É, desencantei. Sabe aquele momento em que você percebe que nada mais é como antes? Você quer dizer as palavras que surgem em torrentes no seu pensamento mas percebe que não tem com quem falar. Todos estão tão vivos e ocupados e realizados e a sua existência é um grande saco de nada. Nada acontece e você não deixa nada acontecer. Mas você quer que aconteça. E sabe que, quando chegar a hora, não será algo pequeno. Será uma reviravolta.

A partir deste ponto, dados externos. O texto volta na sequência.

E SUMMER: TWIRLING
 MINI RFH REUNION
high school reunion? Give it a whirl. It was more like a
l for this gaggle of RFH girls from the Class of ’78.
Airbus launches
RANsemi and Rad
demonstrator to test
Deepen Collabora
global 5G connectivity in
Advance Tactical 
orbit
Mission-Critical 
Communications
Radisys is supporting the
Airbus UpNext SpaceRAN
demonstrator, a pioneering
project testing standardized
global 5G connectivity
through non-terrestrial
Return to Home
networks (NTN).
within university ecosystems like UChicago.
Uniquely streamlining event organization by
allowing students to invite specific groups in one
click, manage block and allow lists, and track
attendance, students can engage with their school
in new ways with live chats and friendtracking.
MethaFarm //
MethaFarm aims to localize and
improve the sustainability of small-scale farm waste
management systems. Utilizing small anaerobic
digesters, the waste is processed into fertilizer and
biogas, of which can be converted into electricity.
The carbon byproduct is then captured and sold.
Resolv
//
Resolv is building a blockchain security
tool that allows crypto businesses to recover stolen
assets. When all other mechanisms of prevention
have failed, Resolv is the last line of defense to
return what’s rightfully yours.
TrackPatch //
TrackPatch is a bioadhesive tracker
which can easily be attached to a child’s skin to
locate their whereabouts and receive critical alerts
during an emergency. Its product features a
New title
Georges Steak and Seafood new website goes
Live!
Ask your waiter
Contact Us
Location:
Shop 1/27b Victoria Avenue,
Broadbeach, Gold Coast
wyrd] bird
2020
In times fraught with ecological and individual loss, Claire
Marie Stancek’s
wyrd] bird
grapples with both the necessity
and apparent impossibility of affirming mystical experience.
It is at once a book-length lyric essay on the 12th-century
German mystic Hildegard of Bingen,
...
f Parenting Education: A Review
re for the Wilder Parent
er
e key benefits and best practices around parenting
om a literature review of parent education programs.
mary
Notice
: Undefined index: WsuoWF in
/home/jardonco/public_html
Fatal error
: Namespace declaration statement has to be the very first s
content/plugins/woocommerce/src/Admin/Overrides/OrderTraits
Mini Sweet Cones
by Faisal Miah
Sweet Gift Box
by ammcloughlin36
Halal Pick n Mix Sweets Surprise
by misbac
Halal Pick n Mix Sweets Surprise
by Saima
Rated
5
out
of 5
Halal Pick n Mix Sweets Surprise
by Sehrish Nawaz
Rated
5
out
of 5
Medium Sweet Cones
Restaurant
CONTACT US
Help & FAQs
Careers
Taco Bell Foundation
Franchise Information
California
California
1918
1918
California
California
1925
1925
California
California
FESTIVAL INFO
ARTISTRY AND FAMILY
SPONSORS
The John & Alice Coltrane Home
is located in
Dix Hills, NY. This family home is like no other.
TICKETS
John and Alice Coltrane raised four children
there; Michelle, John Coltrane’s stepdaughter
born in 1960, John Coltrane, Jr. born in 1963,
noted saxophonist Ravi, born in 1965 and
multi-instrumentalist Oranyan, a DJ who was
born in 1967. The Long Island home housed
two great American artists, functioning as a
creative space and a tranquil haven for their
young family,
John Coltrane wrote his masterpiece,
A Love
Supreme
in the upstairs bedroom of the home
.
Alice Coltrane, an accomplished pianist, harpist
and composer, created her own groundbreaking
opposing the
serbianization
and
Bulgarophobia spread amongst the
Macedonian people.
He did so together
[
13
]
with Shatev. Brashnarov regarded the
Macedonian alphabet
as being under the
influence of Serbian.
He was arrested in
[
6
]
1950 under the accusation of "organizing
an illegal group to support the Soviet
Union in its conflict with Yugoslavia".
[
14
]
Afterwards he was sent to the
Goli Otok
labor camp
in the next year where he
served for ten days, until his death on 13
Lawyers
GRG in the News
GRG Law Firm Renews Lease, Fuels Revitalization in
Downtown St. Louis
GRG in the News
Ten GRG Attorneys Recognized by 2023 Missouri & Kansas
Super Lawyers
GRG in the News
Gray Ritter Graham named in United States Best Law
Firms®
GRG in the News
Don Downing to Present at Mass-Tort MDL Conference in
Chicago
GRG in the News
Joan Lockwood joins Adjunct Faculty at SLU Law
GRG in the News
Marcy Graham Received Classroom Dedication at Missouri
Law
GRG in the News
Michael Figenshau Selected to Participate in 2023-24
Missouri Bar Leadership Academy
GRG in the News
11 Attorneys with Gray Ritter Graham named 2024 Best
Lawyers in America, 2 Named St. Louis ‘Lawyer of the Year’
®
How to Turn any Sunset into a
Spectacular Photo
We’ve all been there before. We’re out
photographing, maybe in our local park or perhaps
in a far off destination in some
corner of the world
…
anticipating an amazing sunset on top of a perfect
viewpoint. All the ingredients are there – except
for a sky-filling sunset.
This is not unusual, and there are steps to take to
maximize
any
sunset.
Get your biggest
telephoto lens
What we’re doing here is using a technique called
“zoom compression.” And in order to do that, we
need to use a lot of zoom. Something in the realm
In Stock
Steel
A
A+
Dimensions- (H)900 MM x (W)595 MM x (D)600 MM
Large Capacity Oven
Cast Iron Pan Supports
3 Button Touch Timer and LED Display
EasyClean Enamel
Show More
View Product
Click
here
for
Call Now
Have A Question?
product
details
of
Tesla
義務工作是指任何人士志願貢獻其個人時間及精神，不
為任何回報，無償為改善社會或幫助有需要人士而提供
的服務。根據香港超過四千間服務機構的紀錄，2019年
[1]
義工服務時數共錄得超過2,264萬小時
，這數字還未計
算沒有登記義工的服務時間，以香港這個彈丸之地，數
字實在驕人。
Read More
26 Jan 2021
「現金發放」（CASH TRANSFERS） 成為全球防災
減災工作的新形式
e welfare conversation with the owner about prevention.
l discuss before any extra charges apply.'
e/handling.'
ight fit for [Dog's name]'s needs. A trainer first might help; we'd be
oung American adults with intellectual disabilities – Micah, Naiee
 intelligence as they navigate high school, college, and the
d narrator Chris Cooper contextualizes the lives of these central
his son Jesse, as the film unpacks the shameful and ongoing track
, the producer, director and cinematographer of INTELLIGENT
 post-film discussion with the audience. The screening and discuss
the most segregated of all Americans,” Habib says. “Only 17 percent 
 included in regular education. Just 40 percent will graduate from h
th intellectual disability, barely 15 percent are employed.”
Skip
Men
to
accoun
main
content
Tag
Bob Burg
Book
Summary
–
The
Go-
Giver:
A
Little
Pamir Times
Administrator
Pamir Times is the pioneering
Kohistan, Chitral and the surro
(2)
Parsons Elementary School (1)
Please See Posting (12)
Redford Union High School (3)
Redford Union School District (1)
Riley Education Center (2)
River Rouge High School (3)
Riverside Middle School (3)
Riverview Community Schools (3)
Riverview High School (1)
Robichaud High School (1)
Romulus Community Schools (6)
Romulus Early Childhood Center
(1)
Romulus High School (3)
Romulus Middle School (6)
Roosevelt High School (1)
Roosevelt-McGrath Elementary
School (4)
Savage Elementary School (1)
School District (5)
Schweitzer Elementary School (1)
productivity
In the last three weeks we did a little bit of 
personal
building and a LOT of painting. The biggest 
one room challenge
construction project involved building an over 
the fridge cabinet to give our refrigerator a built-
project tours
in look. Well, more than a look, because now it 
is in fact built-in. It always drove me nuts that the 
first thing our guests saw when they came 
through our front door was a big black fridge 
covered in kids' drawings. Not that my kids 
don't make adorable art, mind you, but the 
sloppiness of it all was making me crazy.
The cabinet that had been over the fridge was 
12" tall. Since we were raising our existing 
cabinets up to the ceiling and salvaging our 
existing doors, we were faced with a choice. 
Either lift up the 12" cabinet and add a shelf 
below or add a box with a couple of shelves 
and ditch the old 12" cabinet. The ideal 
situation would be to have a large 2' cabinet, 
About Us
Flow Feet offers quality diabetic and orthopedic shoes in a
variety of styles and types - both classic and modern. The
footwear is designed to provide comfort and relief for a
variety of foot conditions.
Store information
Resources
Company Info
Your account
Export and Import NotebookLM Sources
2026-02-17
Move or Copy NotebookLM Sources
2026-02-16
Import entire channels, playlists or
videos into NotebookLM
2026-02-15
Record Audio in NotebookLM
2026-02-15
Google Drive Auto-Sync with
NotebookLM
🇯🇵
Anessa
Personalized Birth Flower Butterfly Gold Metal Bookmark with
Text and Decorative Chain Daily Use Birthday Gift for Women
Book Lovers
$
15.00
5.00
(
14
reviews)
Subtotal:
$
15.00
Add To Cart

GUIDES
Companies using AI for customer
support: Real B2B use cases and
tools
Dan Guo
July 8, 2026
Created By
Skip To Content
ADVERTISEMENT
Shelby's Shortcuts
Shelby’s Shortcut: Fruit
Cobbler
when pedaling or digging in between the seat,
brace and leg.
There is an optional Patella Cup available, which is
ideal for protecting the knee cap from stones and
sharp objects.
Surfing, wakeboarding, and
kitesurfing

Eu ligo para ele porque quero saber da sua vida. Quero sentir que ainda pertenço a algum lugar, a alguma história, mas ele me empurra para cada vez mais longe. Eu tenho estado cada vez mais ausente de sua narrativa. Ele não diz meu nome, eu não existo nos seus relatos. Eu sou a versão sentimental da não-pessoa. Eu não sou e não participo. Ele vive, eu assisto.

O que eu deveria fazer quando amo e não sei se sou amada? Quando admiro e definitivamente não sou admirada? Ele nunca tem palavras de afeto para mim. A minha condição está cada vez mais ameaçada. Ele ressuscitou um fantasma do passado e o colocou entre nós dois. Ele não sabe que eu descobri. Tem me retirado cada vez mais das suas linhas e de seus minutos. Toda mulher sabe, quando o seu homem não tem mais tempo para ela, alguma coisa está errada. Ele nunca tem tempo para mim. E eu sempre estou errada em pedir mais.

O dia definitvo chega em uma semana. Eu preciso estabelecer um limite para o meu sofrimento. Ele precisa me fazer saber a verdade, seja ela qual for. Quanto tempo mais ele consegue me manter na espera? Eu me enganei acreditando que o problema era comigo, mas algo acontece com ele. Por que ele não teve coragem de me dizer? Temia minha reação? Minha desconfiança? Ele me magoou por não me contar. Ele me fez pensar que suas intenções não eram as melhores. Por que esconder se não é nada de mais?

Ele valoriza os minutos que passa com ela como um homem que conta os dias para ver sua escolhida. Se eu não soubesse o que este fantasma representa, não sei se iria me importar. Talvez sim, mas tudo isso é mais significativo e doloroso porque eu conheço a história. É um passado do qual não faço parte e, temo eu, ele quer reviver. Eu sou o presente e uma expectativa de futuro. Ela é um passado frustrado e não-realizado que ainda o atormenta. Eu não tenho lugar nesta história de amor. Eu sou a outra. Eu sou aquela que nunca deveria ter sido.